▶ Supplied material

◆ ◆ ◆ ◆ ◆

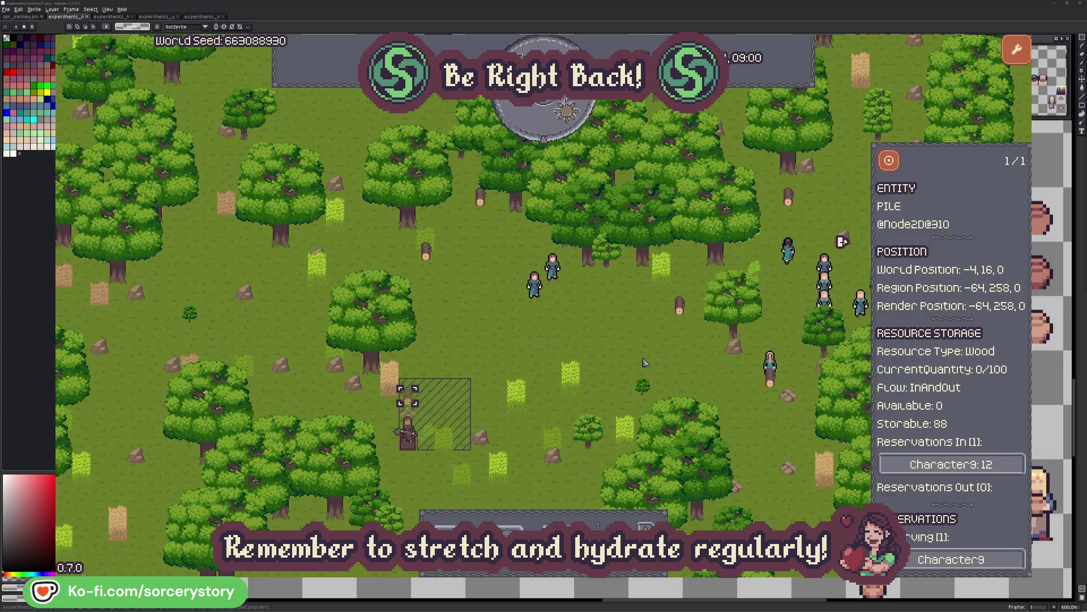
{"action": "left_click", "coordinate": [1000, 464]}
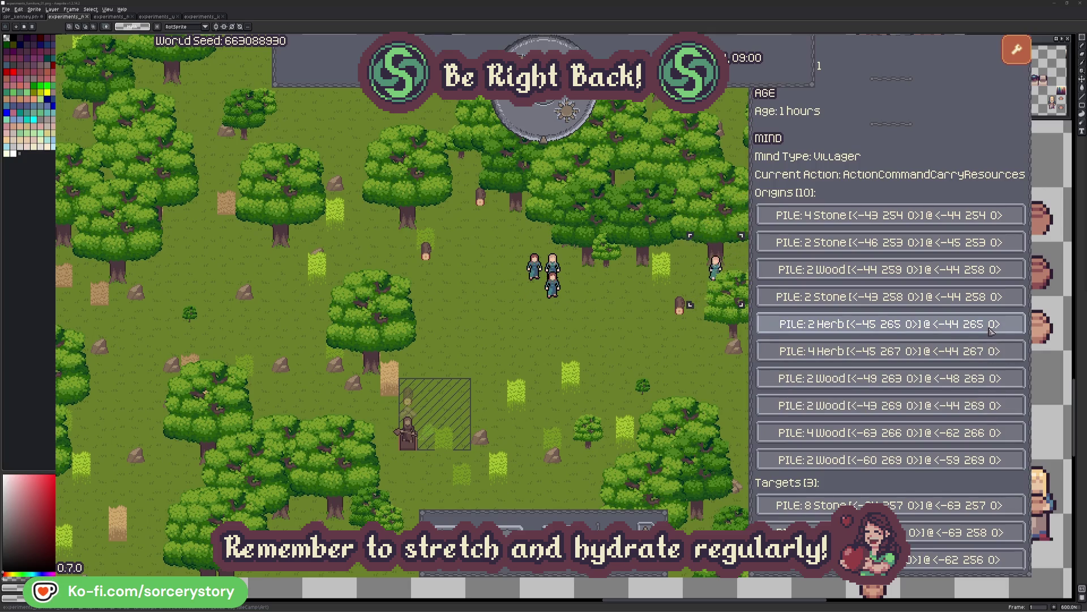
{"action": "left_click", "coordinate": [991, 330]}
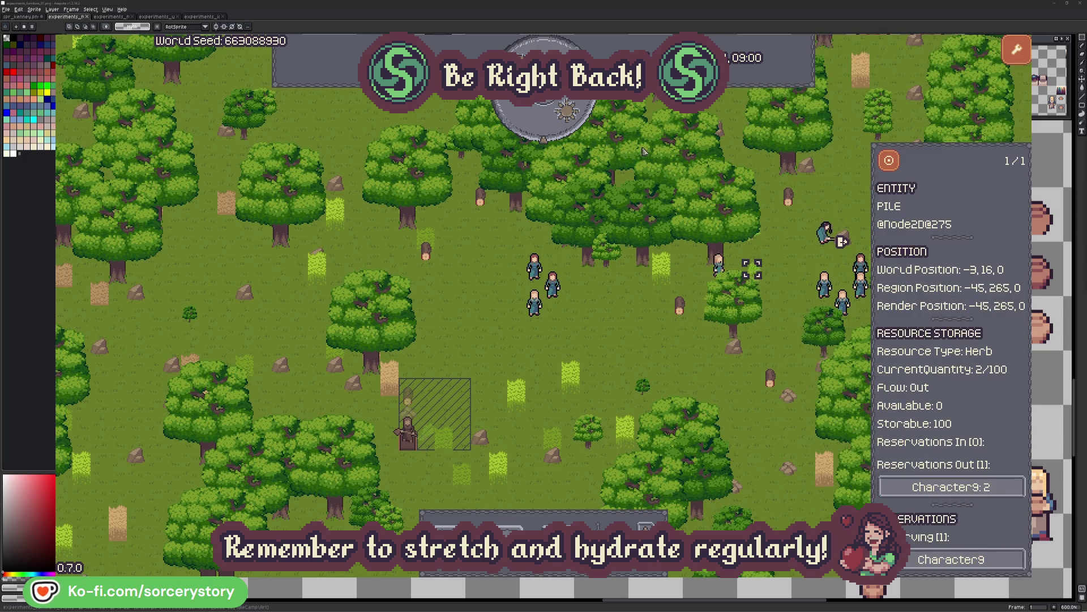
{"action": "left_click", "coordinate": [889, 160]}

◆ ◆ ◆ ◆ ◆

▶ Exercise details
Write out the whole listing above exactly, minus images.

▶ Answer for the task
{"action": "left_click", "coordinate": [1000, 464]}
{"action": "left_click", "coordinate": [991, 330]}
{"action": "left_click", "coordinate": [889, 160]}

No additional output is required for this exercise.